Wie bei so vielen anderen Spielen von Stefan Feld, bietet auch Brügge eine schier überwältigende Menge an Optionen. Von der ersten Sekunde an sollte genau überlegt werden, wie die gesteckten Ziele zu erreichen sind. Gefällt mir etwa eine der Personen auf meiner Hand besonders gut, benötige ich für diese Gulden und ein Haus. Um Gulden zu erhalten benötige ich eine Karte die farblich zu einem hohen Würfelergebnis passt. Für den Hausbau empfiehlt sich dagegen eine unnütze Karte, sofern ich den farblich passenden Gefolgsmann besitze oder erwerben kann. Schnell ist wieder eine Runde vorbei und der eigentlich geplante Kanalbau fiel der knappen Zeit zum Opfer. Auch die Bedrohungsmarker wollen ständig im Blick behalten werden können sie, zur Unzeit ausgelöst, doch wahrlich fatale Folgen haben. Entsprechend stellt Brügge die Spieler ständig vor die Entscheidung, auf welche der interessanten Optionen schlussendlich doch verzichtet werden kann oder muss. Der Einfluss der Mitspieler, die über spezielle Bürger etwa Bedrohungsmarker verteilen oder Geld stehlen können, ist dabei noch gar nicht berücksichtigt.

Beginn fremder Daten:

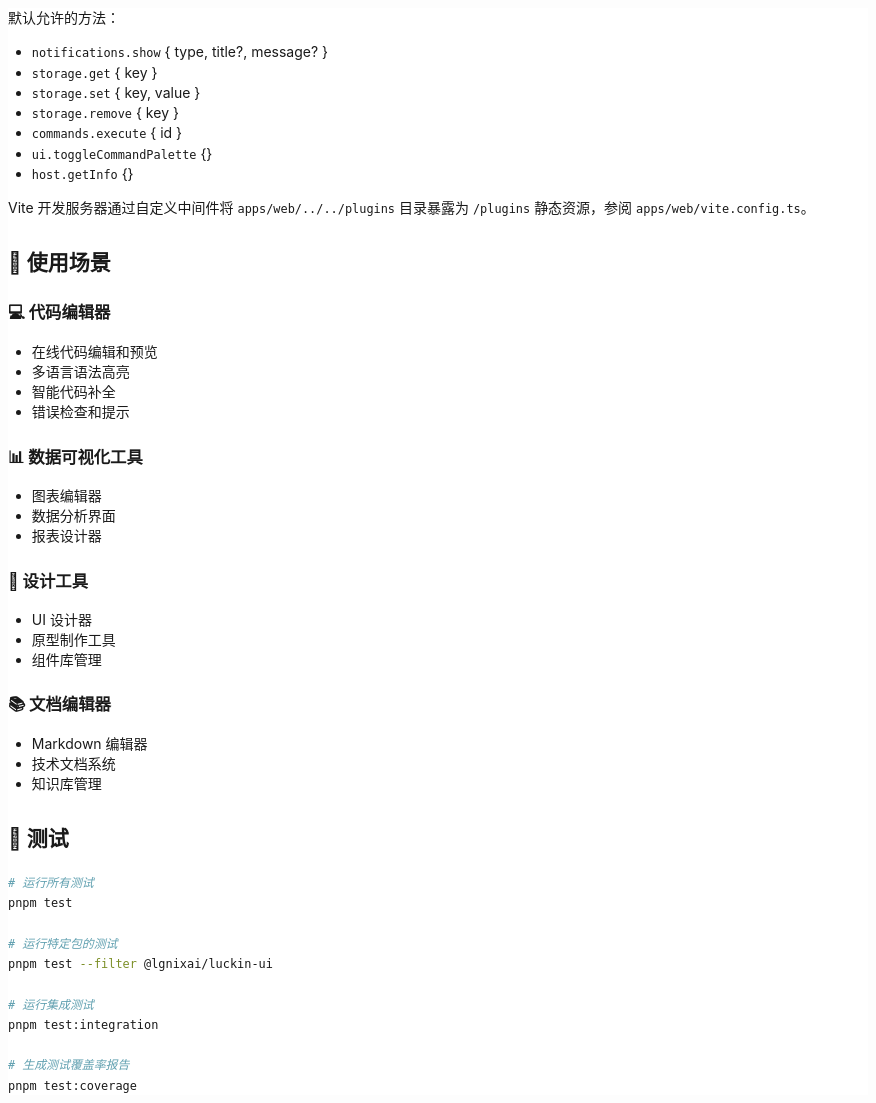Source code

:默认允许的方法：

- `notifications.show` { type, title?, message? }
- `storage.get` { key }
- `storage.set` { key, value }
- `storage.remove` { key }
- `commands.execute` { id }
- `ui.toggleCommandPalette` {}
- `host.getInfo` {}

Vite 开发服务器通过自定义中间件将 `apps/web/../../plugins` 目录暴露为 `/plugins` 静态资源，参阅 `apps/web/vite.config.ts`。

## 🎯 使用场景

### 💻 代码编辑器
- 在线代码编辑和预览
- 多语言语法高亮
- 智能代码补全
- 错误检查和提示

### 📊 数据可视化工具
- 图表编辑器
- 数据分析界面
- 报表设计器

### 🎨 设计工具
- UI 设计器
- 原型制作工具
- 组件库管理

### 📚 文档编辑器
- Markdown 编辑器
- 技术文档系统
- 知识库管理

## 🧪 测试

```bash
# 运行所有测试
pnpm test

# 运行特定包的测试
pnpm test --filter @lgnixai/luckin-ui

# 运行集成测试
pnpm test:integration

# 生成测试覆盖率报告
pnpm test:coverage
```
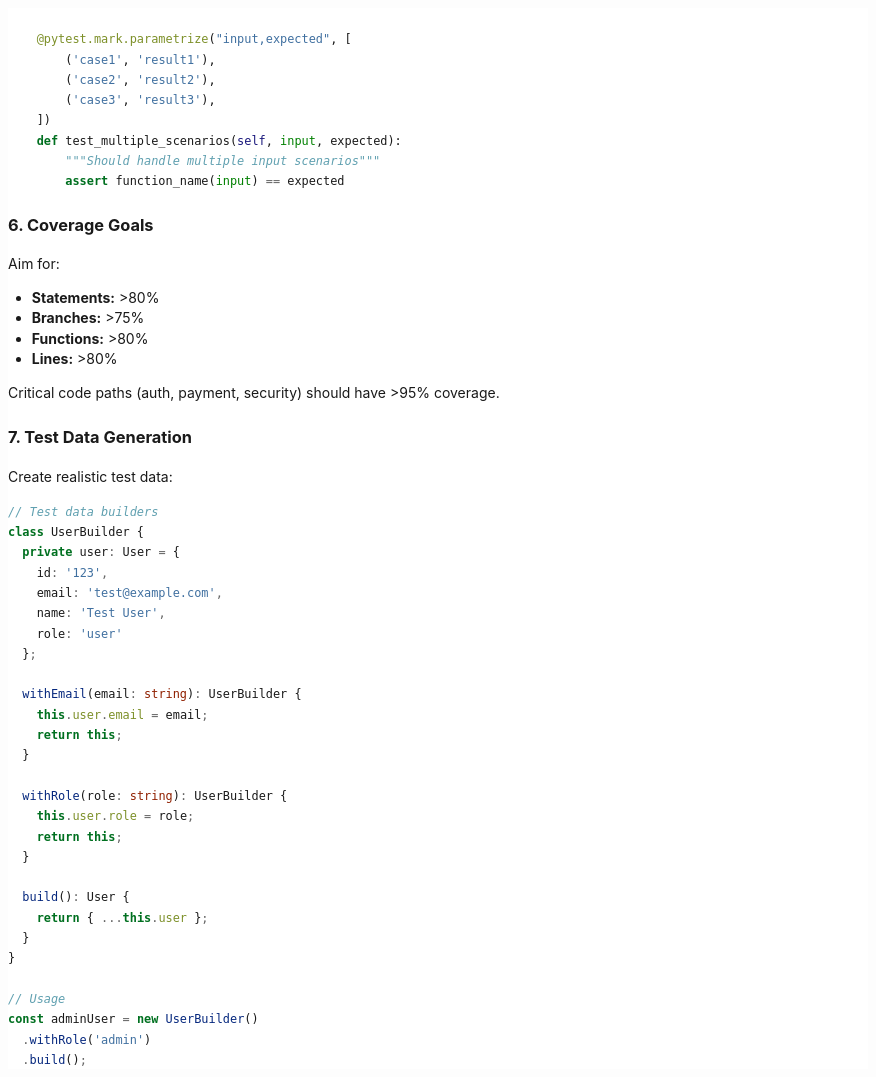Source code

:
 ```python

    @pytest.mark.parametrize("input,expected", [
        ('case1', 'result1'),
        ('case2', 'result2'),
        ('case3', 'result3'),
    ])
    def test_multiple_scenarios(self, input, expected):
        """Should handle multiple input scenarios"""
        assert function_name(input) == expected
```

### 6. Coverage Goals

Aim for:
- **Statements:** >80%
- **Branches:** >75%
- **Functions:** >80%
- **Lines:** >80%

Critical code paths (auth, payment, security) should have >95% coverage.

### 7. Test Data Generation

Create realistic test data:

```typescript
// Test data builders
class UserBuilder {
  private user: User = {
    id: '123',
    email: 'test@example.com',
    name: 'Test User',
    role: 'user'
  };

  withEmail(email: string): UserBuilder {
    this.user.email = email;
    return this;
  }

  withRole(role: string): UserBuilder {
    this.user.role = role;
    return this;
  }

  build(): User {
    return { ...this.user };
  }
}

// Usage
const adminUser = new UserBuilder()
  .withRole('admin')
  .build();
```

Brügge fügt sich damit nahtlos in die bisherigen Feld-Spiele ein. Ständig will man mehr tun als möglich, von der ersten bis zur letzten Sekunde ist der Druck zu spüren. Gleichzeitig ist die Spielzeit nach der einen oder anderen Partie zum Kennenlernen mit circa 60 Minuten angenehm kurz. Die insgesamt 165 verschiedenen Karten (alle individuell von Michael Menzel gezeichnet) liefern dabei, durch ihre umfangreichen Wechselwirkungen, einen sehr hohen Wiederspielwert. Keine Partie entwickelt sich wie die vorherige. Gleichzeitig erhöhen die Karten aber auch den Glücksanteil merklich. Wenn der eigene Plan aufgrund einer fehlenden Kartenfarbe scheitert, ist die Versuchung in die Tischkante zu beißen durchaus erheblich. Nicht selten lässt sich ein solches Ergebnis aber auch auf zuvor eingegangene Risiken und gegebenenfalls Fehler zurückführen, eine geforderte Revanche ist zumeist die Folge. Ähnlich sieht es auch bei den Bedrohungsmarkern aus. Verwende ich Aktionen oder Personen um mich davor zu schützen kostet dies natürlich Tempo. Wer Risiko geht, kann hier einen Vorteil herausholen. Oder aber das eigene Spiel gänzlich an die Wand fahren. Die Entscheidungen sind hier so vielfältig wie umfangreich. Insgesamt liegt der Glücksanteil allerdings bei einem erträglichen Maß, auch wenn er das Niveau früherer Feld-Spiele etwas übersteigt.

Insgesamt hat Stefan Feld damit erneut ein rundum gelungenes Spiel für Vielspieler erschaffen. Bei einer solchen Kreativität und Abwechslung sehe ich auch gerne über die etwa einseitige thematische Einbindung hinweg. Fließt die gesparte Schaffenskraft in ständig neue und kreative Mechanismen können gerne noch dutzende mittelalterliche Handelsstädte den Weg in mein Spielregal finden. Zur Verfügung stehen etwa noch Flensburg, Lübeck oder Provins in Frankreich.